10ProPoints®Value
Prep time: 20 min
Cook time: 50 min
Other time:N/A
Serves: 4
Ingredients
| 4 rasher(s) (medium) Bacon, fat trimmed, raw | |
| 1 sachet(s) (unprepared) Schwartz Spaghetti Carbonara Recipe Mix | |
| 1 medium Leek | |
| 400 g Chicken Breast, skinless, raw | |
| 110 g White Self Raising Flour | |
| 26 g Butter | |
| 12 g Red Leicester Cheese | |
| 3/4 pint(s) Skimmed Milk | |
| 75 ml Skimmed Milk |
Instructions
- Chop the chicken into cubes and the bacon into strips. Wash and slice the leek and place everything into a casserole dish. Make up the carbonara mix as instructed with 3/4 pint of the milk, pour over meat and leek mixture.
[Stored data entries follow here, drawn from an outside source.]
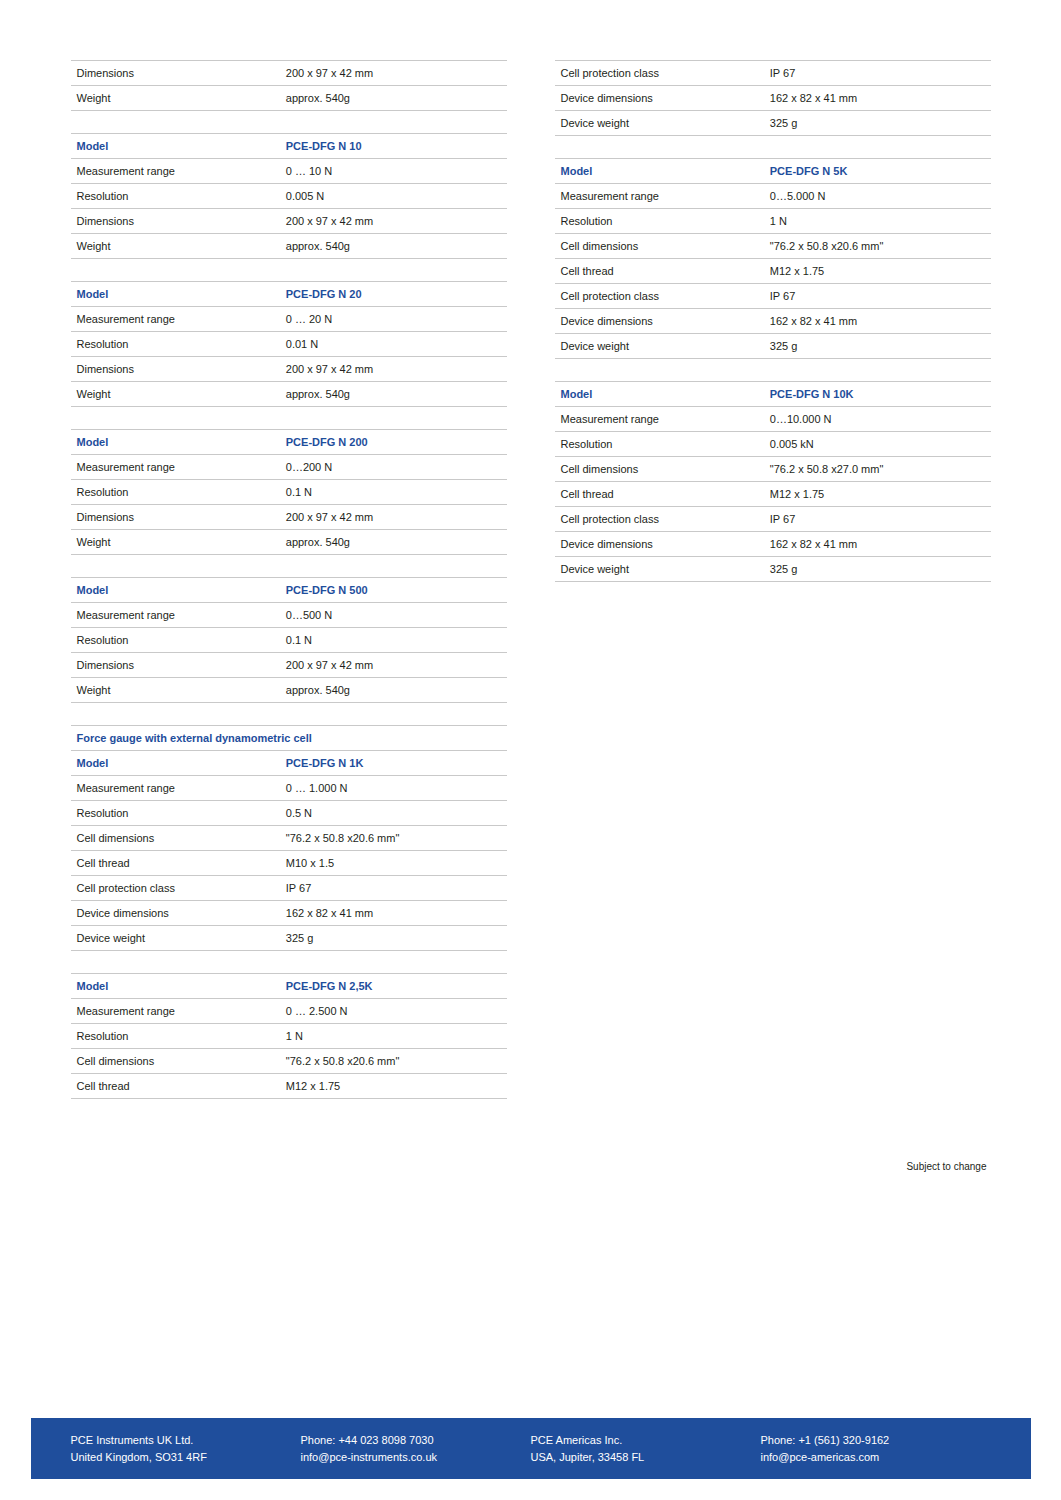| Dimensions | 200 x 97 x 42 mm |
| Weight | approx. 540g |
| Model | PCE-DFG N 10 |
| Measurement range | 0 … 10 N |
| Resolution | 0.005 N |
| Dimensions | 200 x 97 x 42 mm |
| Weight | approx. 540g |
| Model | PCE-DFG N 20 |
| Measurement range | 0 … 20 N |
| Resolution | 0.01 N |
| Dimensions | 200 x 97 x 42 mm |
| Weight | approx. 540g |
| Model | PCE-DFG N 200 |
| Measurement range | 0…200 N |
| Resolution | 0.1 N |
| Dimensions | 200 x 97 x 42 mm |
| Weight | approx. 540g |
| Model | PCE-DFG N 500 |
| Measurement range | 0…500 N |
| Resolution | 0.1 N |
| Dimensions | 200 x 97 x 42 mm |
| Weight | approx. 540g |
| Force gauge with external dynamometric cell |
| Model | PCE-DFG N 1K |
| Measurement range | 0 … 1.000 N |
| Resolution | 0.5 N |
| Cell dimensions | "76.2 x 50.8 x20.6 mm" |
| Cell thread | M10 x 1.5 |
| Cell protection class | IP 67 |
| Device dimensions | 162 x 82 x 41 mm |
| Device weight | 325 g |
| Model | PCE-DFG N 2,5K |
| Measurement range | 0 … 2.500 N |
| Resolution | 1 N |
| Cell dimensions | "76.2 x 50.8 x20.6 mm" |
| Cell thread | M12 x 1.75 |
| Cell protection class | IP 67 |
| Device dimensions | 162 x 82 x 41 mm |
| Device weight | 325 g |
| Model | PCE-DFG N 5K |
| Measurement range | 0…5.000 N |
| Resolution | 1 N |
| Cell dimensions | "76.2 x 50.8 x20.6 mm" |
| Cell thread | M12 x 1.75 |
| Cell protection class | IP 67 |
| Device dimensions | 162 x 82 x 41 mm |
| Device weight | 325 g |
| Model | PCE-DFG N 10K |
| Measurement range | 0…10.000 N |
| Resolution | 0.005 kN |
| Cell dimensions | "76.2 x 50.8 x27.0 mm" |
| Cell thread | M12 x 1.75 |
| Cell protection class | IP 67 |
| Device dimensions | 162 x 82 x 41 mm |
| Device weight | 325 g |
Subject to change
PCE Instruments UK Ltd.
United Kingdom, SO31 4RF
Phone: +44 023 8098 7030
info@pce-instruments.co.uk
PCE Americas Inc.
USA, Jupiter, 33458 FL
Phone: +1 (561) 320-9162
info@pce-americas.com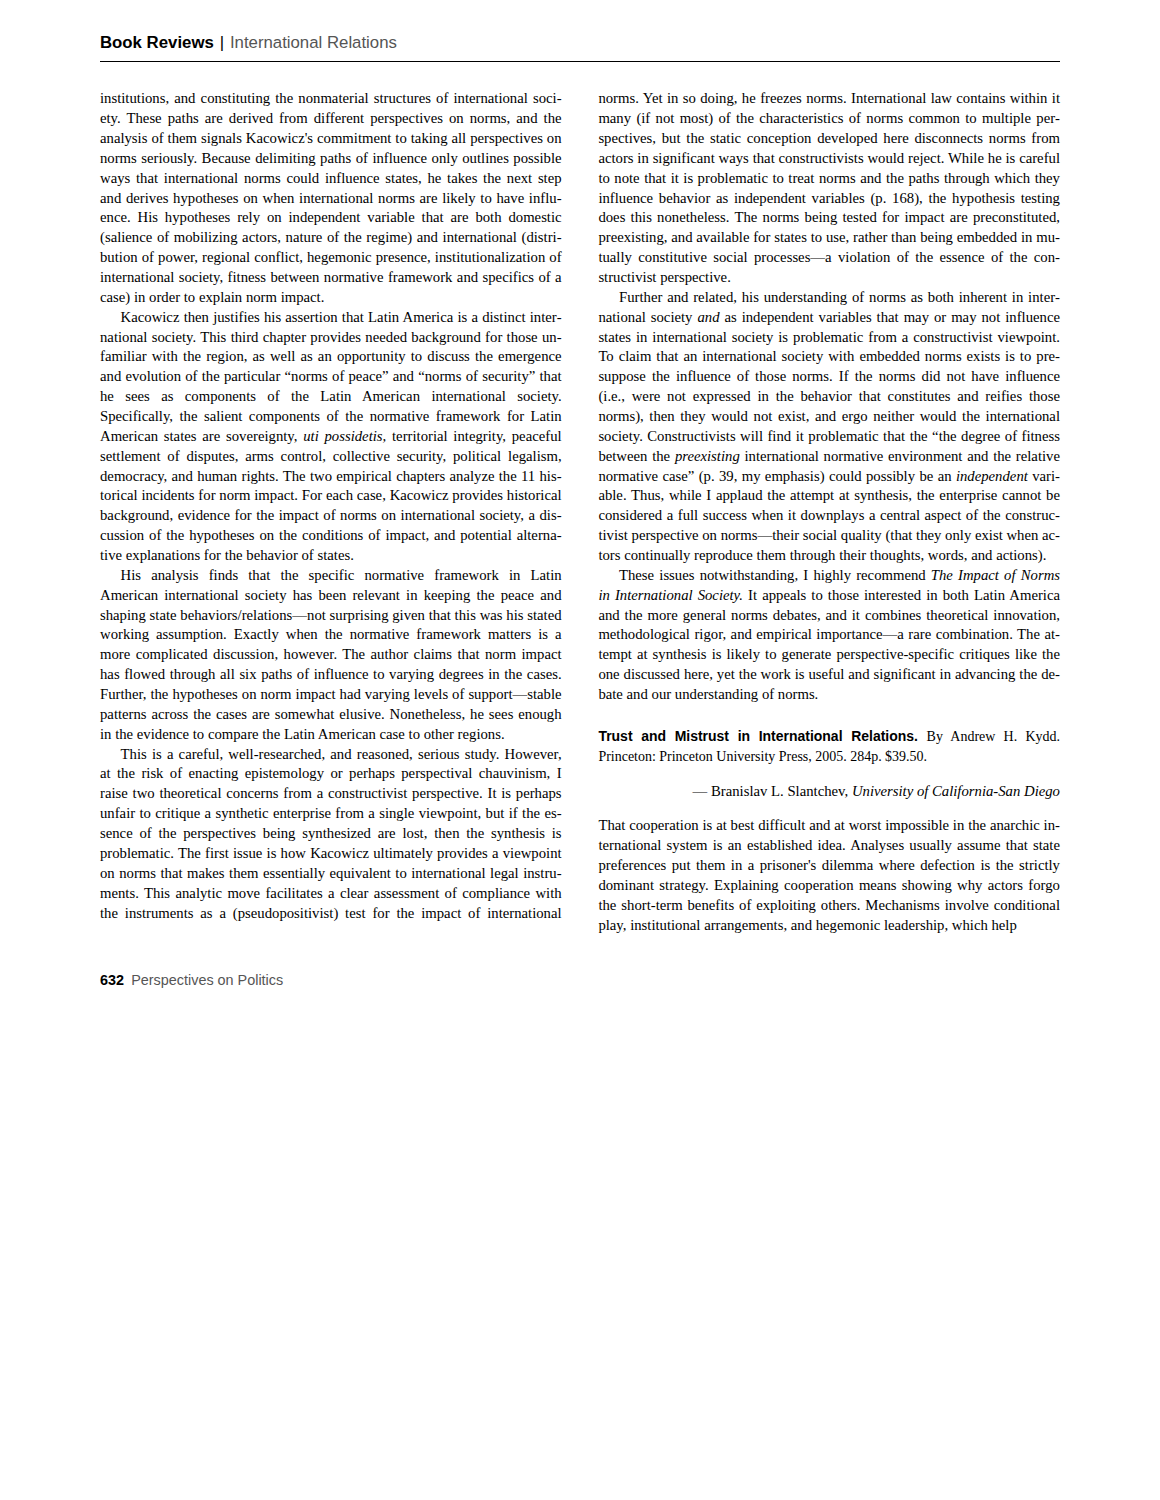Book Reviews|International Relations
institutions, and constituting the nonmaterial structures of international society. These paths are derived from different perspectives on norms, and the analysis of them signals Kacowicz's commitment to taking all perspectives on norms seriously. Because delimiting paths of influence only outlines possible ways that international norms could influence states, he takes the next step and derives hypotheses on when international norms are likely to have influence. His hypotheses rely on independent variable that are both domestic (salience of mobilizing actors, nature of the regime) and international (distribution of power, regional conflict, hegemonic presence, institutionalization of international society, fitness between normative framework and specifics of a case) in order to explain norm impact.
Kacowicz then justifies his assertion that Latin America is a distinct international society. This third chapter provides needed background for those unfamiliar with the region, as well as an opportunity to discuss the emergence and evolution of the particular “norms of peace” and “norms of security” that he sees as components of the Latin American international society. Specifically, the salient components of the normative framework for Latin American states are sovereignty, uti possidetis, territorial integrity, peaceful settlement of disputes, arms control, collective security, political legalism, democracy, and human rights. The two empirical chapters analyze the 11 historical incidents for norm impact. For each case, Kacowicz provides historical background, evidence for the impact of norms on international society, a discussion of the hypotheses on the conditions of impact, and potential alternative explanations for the behavior of states.
His analysis finds that the specific normative framework in Latin American international society has been relevant in keeping the peace and shaping state behaviors/relations—not surprising given that this was his stated working assumption. Exactly when the normative framework matters is a more complicated discussion, however. The author claims that norm impact has flowed through all six paths of influence to varying degrees in the cases. Further, the hypotheses on norm impact had varying levels of support—stable patterns across the cases are somewhat elusive. Nonetheless, he sees enough in the evidence to compare the Latin American case to other regions.
This is a careful, well-researched, and reasoned, serious study. However, at the risk of enacting epistemology or perhaps perspectival chauvinism, I raise two theoretical concerns from a constructivist perspective. It is perhaps unfair to critique a synthetic enterprise from a single viewpoint, but if the essence of the perspectives being synthesized are lost, then the synthesis is problematic. The first issue is how Kacowicz ultimately provides a viewpoint on norms that makes them essentially equivalent to international legal instruments. This analytic move facilitates a clear assessment of compliance with the instruments as a (pseudopositivist) test for the impact of international norms. Yet in so doing, he freezes norms. International law contains within it many (if not most) of the characteristics of norms common to multiple perspectives, but the static conception developed here disconnects norms from actors in significant ways that constructivists would reject. While he is careful to note that it is problematic to treat norms and the paths through which they influence behavior as independent variables (p. 168), the hypothesis testing does this nonetheless. The norms being tested for impact are preconstituted, preexisting, and available for states to use, rather than being embedded in mutually constitutive social processes—a violation of the essence of the constructivist perspective.
Further and related, his understanding of norms as both inherent in international society and as independent variables that may or may not influence states in international society is problematic from a constructivist viewpoint. To claim that an international society with embedded norms exists is to presuppose the influence of those norms. If the norms did not have influence (i.e., were not expressed in the behavior that constitutes and reifies those norms), then they would not exist, and ergo neither would the international society. Constructivists will find it problematic that the “the degree of fitness between the preexisting international normative environment and the relative normative case” (p. 39, my emphasis) could possibly be an independent variable. Thus, while I applaud the attempt at synthesis, the enterprise cannot be considered a full success when it downplays a central aspect of the constructivist perspective on norms—their social quality (that they only exist when actors continually reproduce them through their thoughts, words, and actions).
These issues notwithstanding, I highly recommend The Impact of Norms in International Society. It appeals to those interested in both Latin America and the more general norms debates, and it combines theoretical innovation, methodological rigor, and empirical importance—a rare combination. The attempt at synthesis is likely to generate perspective-specific critiques like the one discussed here, yet the work is useful and significant in advancing the debate and our understanding of norms.
Trust and Mistrust in International Relations. By Andrew H. Kydd. Princeton: Princeton University Press, 2005. 284p. $39.50.
— Branislav L. Slantchev, University of California-San Diego
That cooperation is at best difficult and at worst impossible in the anarchic international system is an established idea. Analyses usually assume that state preferences put them in a prisoner's dilemma where defection is the strictly dominant strategy. Explaining cooperation means showing why actors forgo the short-term benefits of exploiting others. Mechanisms involve conditional play, institutional arrangements, and hegemonic leadership, which help
632 Perspectives on Politics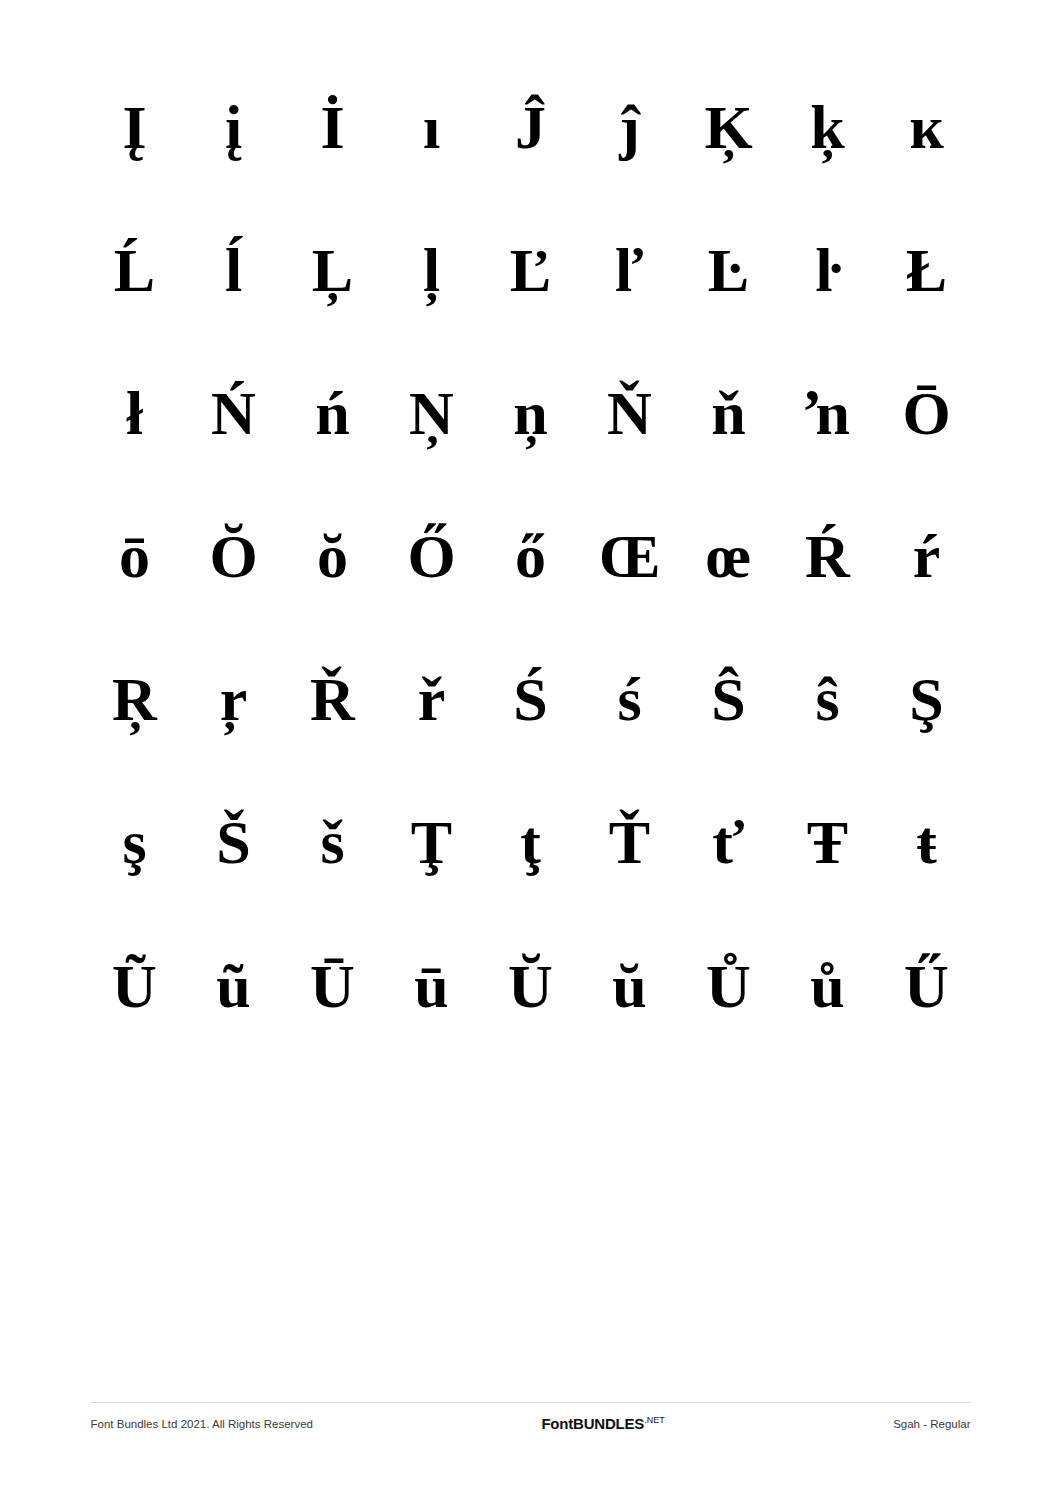Į
į
İ
ı
Ĵ
ĵ
Ķ
ķ
ĸ
Ĺ
ĺ
Ļ
ļ
Ľ
ľ
Ŀ
ŀ
Ł
ł
Ń
ń
Ņ
ņ
Ň
ň
ŉ
Ō
ō
Ŏ
ŏ
Ő
ő
Œ
œ
Ŕ
ŕ
Ŗ
ŗ
Ř
ř
Ś
ś
Ŝ
ŝ
Ş
ş
Š
š
Ţ
ţ
Ť
ť
Ŧ
ŧ
Ũ
ũ
Ū
ū
Ŭ
ŭ
Ů
ů
Ű
Font Bundles Ltd 2021. All Rights Reserved
FontBUNDLES.NET
Sgah - Regular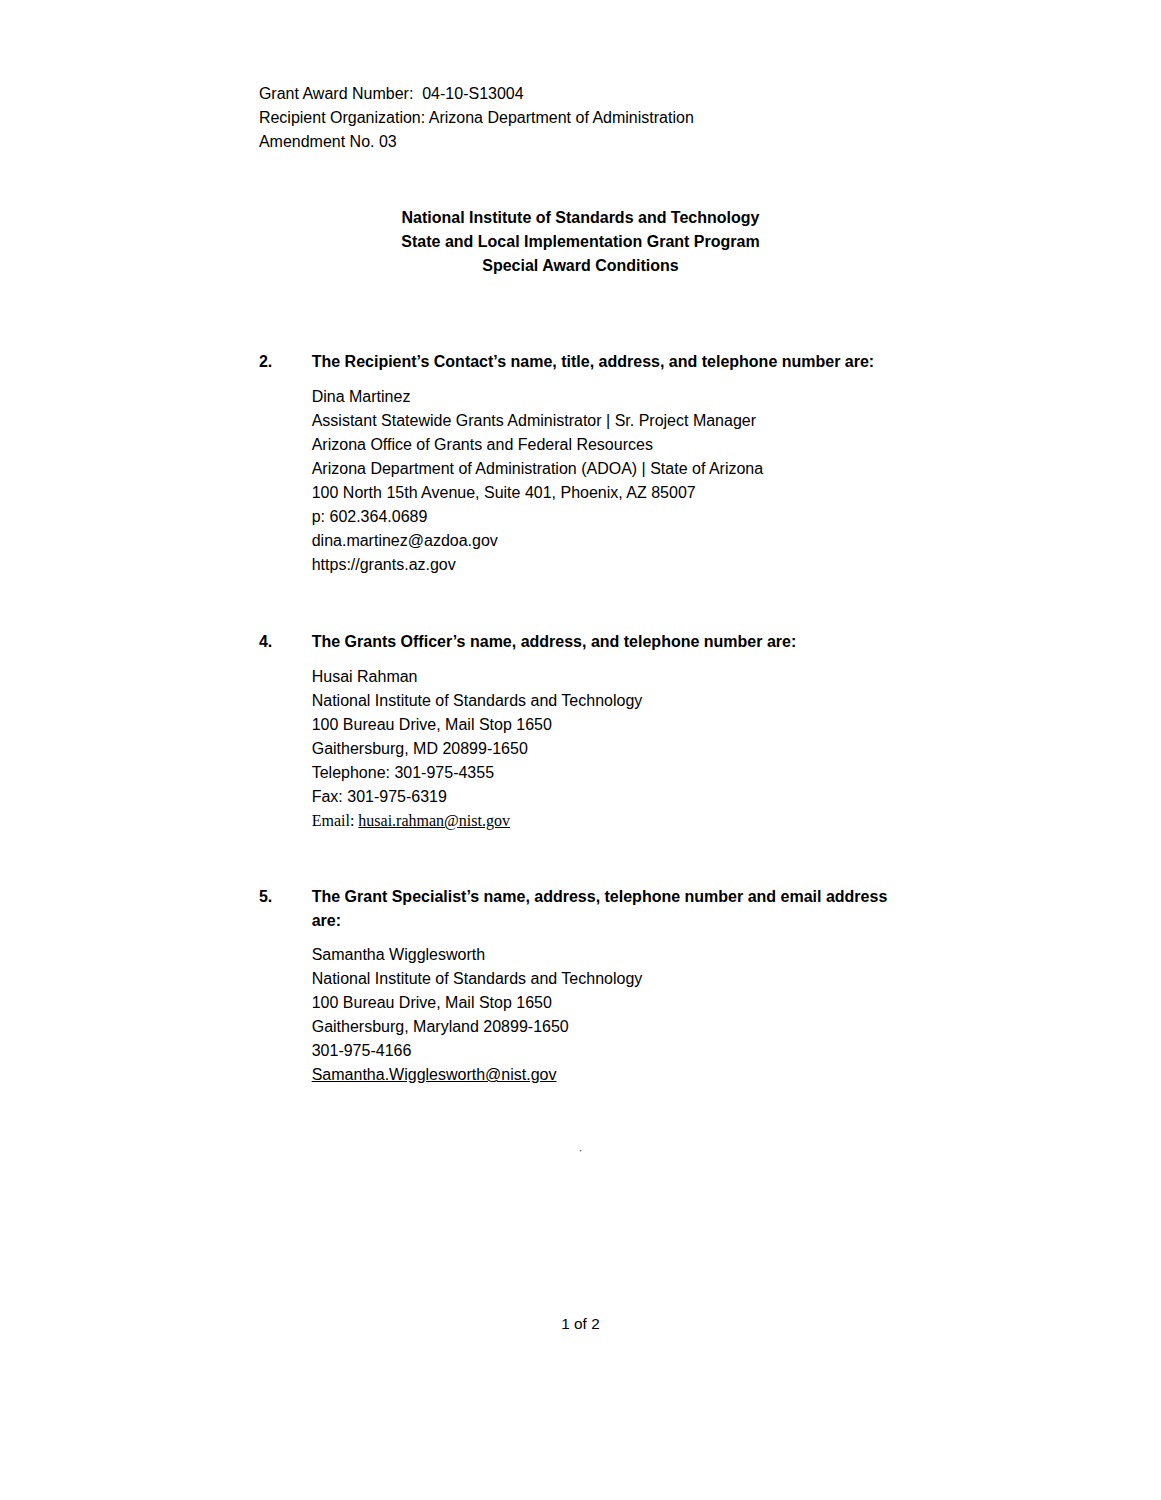Grant Award Number: 04-10-S13004
Recipient Organization: Arizona Department of Administration
Amendment No. 03
National Institute of Standards and Technology
State and Local Implementation Grant Program
Special Award Conditions
2.
The Recipient’s Contact’s name, title, address, and telephone number are:
Dina Martinez
Assistant Statewide Grants Administrator | Sr. Project Manager
Arizona Office of Grants and Federal Resources
Arizona Department of Administration (ADOA) | State of Arizona
100 North 15th Avenue, Suite 401, Phoenix, AZ 85007
p: 602.364.0689
dina.martinez@azdoa.gov
https://grants.az.gov
4.
The Grants Officer’s name, address, and telephone number are:
Husai Rahman
National Institute of Standards and Technology
100 Bureau Drive, Mail Stop 1650
Gaithersburg, MD 20899-1650
Telephone: 301-975-4355
Fax: 301-975-6319
Email: husai.rahman@nist.gov
5.
The Grant Specialist’s name, address, telephone number and email address are:
Samantha Wigglesworth
National Institute of Standards and Technology
100 Bureau Drive, Mail Stop 1650
Gaithersburg, Maryland 20899-1650
301-975-4166
Samantha.Wigglesworth@nist.gov
·
1 of 2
Bake for half an hour. In the meantime add the butter to the flour and rub in until it resembles fine breadcrumbs. Grate the cheese and stir in. Add the milk gradually until it binds to a soft dough. Divide into 4 equal parts and roll between your hands into balls then flatten into rounds. Take the chicken mixture out of the oven and place the scones on top, brush with any leftover milk. Return to the oven and bake until the scones are golden brown approx 20 mins. Picture shows recipe with double scone mixture, add another 4 pro -points if you do this.